## Task instructions
• A. In the 2024 environmental stories article, reproduce everything from "Heat, wildfire, invasive" down to "wolves in Washington.".
• B. According to the 2024 environmental stories article, how long is the gas pipeline that TC Energy plans to expand?
• C. For each statement, say whether the 2024 environmental stories article supports it, and quote the words that decide it: (i) The two endangered gray wolves were killed in Oregon. (ii) The Pelton Round Butte Hydroelectric complex is operated by PGE. (iii) Columbia Insight published its investigation in December.

10 biggest environmental stories of 2024

Heat, wildfire, invasive species, power-hungry corporations. The Pac NW kept getting more of everything

By Chuck Thompson. December 19, 2024. In April, the Federal Energy Regulatory Commission denied petitions and opposition from environmentalists, the governors of Oregon and Washington and the states’ U.S. senators and attorneys general and green lit plans by Canadian company TC Energy to expand a 1,400-mile gas pipeline through Idaho, Washington, Oregon and northern California.

In October, federal and state officials announced they were seeking information connected to the illegal killing of two endangered gray wolves in Washington.

In July, Columbia Insight published a lengthy investigation into complaints that the Pelton Round Butte Hydroelectric complex near Madras, Ore., operated by PGE, is degrading water quality and fisheries in the river. In December, the fledgling Oregon Journalism Project launched its operation with the same story.

Important events, no doubt, but each was edged out by 10 others on our annual list of the year’s biggest environmental stories.

Records excerpted from a collection
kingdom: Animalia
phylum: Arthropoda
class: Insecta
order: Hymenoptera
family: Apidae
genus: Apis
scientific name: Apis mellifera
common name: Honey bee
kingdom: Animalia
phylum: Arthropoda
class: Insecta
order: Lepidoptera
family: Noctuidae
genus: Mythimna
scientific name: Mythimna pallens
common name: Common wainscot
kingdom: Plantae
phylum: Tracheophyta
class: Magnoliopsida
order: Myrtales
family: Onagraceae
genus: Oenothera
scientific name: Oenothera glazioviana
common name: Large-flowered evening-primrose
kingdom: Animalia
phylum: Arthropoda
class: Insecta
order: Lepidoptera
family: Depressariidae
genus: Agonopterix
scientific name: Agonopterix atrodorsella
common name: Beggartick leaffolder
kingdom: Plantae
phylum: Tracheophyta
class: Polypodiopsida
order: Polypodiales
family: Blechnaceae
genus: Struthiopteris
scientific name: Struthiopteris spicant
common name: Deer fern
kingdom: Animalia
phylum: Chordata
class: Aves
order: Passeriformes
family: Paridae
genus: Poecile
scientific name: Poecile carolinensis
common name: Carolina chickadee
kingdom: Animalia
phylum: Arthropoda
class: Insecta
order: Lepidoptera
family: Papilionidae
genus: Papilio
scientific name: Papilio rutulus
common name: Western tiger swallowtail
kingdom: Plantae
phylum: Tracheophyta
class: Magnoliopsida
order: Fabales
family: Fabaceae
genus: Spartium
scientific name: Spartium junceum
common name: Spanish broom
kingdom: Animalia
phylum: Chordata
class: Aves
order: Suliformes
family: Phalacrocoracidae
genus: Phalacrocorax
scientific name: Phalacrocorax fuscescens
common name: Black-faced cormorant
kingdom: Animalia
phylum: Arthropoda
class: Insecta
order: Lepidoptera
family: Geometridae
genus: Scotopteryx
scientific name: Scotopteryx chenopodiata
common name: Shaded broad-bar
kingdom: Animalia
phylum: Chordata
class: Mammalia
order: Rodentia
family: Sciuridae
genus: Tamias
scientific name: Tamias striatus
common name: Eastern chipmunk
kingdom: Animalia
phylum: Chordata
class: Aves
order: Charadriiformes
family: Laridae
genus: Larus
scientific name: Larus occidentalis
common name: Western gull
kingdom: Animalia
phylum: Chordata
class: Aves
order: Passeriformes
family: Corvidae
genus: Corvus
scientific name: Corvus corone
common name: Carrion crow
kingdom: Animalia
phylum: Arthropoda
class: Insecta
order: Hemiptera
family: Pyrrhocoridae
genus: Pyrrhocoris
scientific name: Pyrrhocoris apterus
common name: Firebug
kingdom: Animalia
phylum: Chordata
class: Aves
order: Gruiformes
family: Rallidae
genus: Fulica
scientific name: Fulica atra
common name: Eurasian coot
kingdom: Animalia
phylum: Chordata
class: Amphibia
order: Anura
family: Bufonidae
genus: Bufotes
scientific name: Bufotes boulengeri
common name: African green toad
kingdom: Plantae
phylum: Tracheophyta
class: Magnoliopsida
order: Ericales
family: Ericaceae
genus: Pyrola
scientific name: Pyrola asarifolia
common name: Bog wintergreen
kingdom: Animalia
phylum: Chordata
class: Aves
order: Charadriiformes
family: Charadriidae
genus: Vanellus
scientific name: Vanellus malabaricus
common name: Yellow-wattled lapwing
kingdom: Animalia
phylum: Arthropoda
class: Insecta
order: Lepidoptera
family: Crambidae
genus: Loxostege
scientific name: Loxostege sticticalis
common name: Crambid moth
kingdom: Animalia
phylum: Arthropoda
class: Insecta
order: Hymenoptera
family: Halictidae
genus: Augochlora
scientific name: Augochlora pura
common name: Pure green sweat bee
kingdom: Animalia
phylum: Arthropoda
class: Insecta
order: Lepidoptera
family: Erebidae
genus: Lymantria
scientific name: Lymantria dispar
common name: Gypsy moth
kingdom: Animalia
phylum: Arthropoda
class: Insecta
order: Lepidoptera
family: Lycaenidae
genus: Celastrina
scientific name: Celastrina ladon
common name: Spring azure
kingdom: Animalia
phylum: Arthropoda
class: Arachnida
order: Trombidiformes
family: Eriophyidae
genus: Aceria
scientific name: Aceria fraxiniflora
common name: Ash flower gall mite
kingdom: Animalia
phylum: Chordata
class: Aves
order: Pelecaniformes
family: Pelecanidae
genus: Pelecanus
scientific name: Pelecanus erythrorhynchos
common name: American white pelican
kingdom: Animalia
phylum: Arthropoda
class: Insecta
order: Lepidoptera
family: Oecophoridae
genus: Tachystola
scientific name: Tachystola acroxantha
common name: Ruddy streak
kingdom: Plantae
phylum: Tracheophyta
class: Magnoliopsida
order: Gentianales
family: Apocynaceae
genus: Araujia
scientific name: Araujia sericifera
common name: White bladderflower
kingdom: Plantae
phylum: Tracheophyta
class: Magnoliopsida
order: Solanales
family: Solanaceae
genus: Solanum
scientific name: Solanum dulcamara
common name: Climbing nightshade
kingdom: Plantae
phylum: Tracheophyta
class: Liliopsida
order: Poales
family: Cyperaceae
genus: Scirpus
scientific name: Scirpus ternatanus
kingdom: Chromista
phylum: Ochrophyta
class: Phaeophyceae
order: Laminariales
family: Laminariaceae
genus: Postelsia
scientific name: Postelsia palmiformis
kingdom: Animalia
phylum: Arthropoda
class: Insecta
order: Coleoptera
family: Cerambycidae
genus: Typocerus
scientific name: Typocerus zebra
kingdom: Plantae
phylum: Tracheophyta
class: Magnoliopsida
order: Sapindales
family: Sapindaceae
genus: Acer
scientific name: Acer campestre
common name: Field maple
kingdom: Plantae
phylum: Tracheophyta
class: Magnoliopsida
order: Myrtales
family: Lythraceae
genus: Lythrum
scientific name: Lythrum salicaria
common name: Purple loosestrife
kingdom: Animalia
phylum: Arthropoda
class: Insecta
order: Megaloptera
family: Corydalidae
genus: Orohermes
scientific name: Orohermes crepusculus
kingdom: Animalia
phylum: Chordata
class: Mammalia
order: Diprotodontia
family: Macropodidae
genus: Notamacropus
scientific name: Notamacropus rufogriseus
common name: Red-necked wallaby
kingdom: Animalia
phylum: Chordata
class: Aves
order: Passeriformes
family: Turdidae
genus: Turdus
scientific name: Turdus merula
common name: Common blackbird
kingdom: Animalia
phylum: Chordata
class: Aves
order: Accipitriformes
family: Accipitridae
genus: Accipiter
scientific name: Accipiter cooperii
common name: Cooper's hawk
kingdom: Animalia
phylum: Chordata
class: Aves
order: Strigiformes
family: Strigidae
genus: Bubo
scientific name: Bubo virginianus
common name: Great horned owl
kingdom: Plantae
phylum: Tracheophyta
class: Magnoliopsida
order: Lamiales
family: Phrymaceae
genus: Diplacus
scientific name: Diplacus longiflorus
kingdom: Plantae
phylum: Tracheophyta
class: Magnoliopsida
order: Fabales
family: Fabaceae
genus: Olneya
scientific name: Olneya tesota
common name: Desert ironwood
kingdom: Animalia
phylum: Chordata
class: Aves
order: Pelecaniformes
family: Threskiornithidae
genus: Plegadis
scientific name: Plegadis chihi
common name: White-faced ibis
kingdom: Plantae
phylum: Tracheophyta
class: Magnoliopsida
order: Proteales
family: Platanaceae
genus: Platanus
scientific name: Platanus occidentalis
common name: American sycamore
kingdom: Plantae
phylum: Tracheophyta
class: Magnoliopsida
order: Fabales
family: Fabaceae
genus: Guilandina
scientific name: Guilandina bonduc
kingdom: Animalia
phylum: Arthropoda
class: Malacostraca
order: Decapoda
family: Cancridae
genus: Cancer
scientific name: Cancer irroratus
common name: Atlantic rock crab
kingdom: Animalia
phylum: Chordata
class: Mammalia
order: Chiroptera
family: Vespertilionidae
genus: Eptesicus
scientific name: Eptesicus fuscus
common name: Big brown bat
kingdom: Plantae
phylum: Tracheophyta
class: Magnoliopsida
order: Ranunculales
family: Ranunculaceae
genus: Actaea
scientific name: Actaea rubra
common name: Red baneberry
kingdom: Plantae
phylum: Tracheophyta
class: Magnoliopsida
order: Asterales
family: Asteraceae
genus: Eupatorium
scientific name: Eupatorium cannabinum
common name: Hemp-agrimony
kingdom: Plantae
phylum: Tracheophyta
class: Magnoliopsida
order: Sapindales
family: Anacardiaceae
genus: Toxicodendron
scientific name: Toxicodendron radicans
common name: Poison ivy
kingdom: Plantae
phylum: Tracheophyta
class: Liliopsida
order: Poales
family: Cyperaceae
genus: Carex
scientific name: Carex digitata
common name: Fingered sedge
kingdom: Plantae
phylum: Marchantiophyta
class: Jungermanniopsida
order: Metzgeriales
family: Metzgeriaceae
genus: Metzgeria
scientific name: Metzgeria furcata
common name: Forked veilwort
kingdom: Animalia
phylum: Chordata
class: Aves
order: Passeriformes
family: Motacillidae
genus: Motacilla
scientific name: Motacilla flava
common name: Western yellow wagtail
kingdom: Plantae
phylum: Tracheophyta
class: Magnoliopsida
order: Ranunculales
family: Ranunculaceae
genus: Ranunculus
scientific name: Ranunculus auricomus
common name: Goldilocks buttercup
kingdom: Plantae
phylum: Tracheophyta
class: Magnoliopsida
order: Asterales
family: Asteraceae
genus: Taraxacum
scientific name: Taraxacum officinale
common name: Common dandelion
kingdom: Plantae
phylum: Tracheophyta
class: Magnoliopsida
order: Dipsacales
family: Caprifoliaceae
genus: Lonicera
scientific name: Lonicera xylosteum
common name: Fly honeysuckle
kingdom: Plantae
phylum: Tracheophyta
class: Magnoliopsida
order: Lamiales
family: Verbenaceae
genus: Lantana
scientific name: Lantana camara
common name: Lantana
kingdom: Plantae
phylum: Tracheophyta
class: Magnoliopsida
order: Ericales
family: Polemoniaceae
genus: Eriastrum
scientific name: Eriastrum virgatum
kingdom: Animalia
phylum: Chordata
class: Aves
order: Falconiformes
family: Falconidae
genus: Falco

## Task responses
• A.
Heat, wildfire, invasive species, power-hungry corporations. The Pac NW kept getting more of everything

By Chuck Thompson. December 19, 2024. In April, the Federal Energy Regulatory Commission denied petitions and opposition from environmentalists, the governors of Oregon and Washington and the states’ U.S. senators and attorneys general and green lit plans by Canadian company TC Energy to expand a 1,400-mile gas pipeline through Idaho, Washington, Oregon and northern California.

In October, federal and state officials announced they were seeking information connected to the illegal killing of two endangered gray wolves in Washington.

• B. 1,400 miles.

• C.
(i) No: "the illegal killing of two endangered gray wolves in Washington"
(ii) Yes: "the Pelton Round Butte Hydroelectric complex near Madras, Ore., operated by PGE"
(iii) No: "In July, Columbia Insight published a lengthy investigation"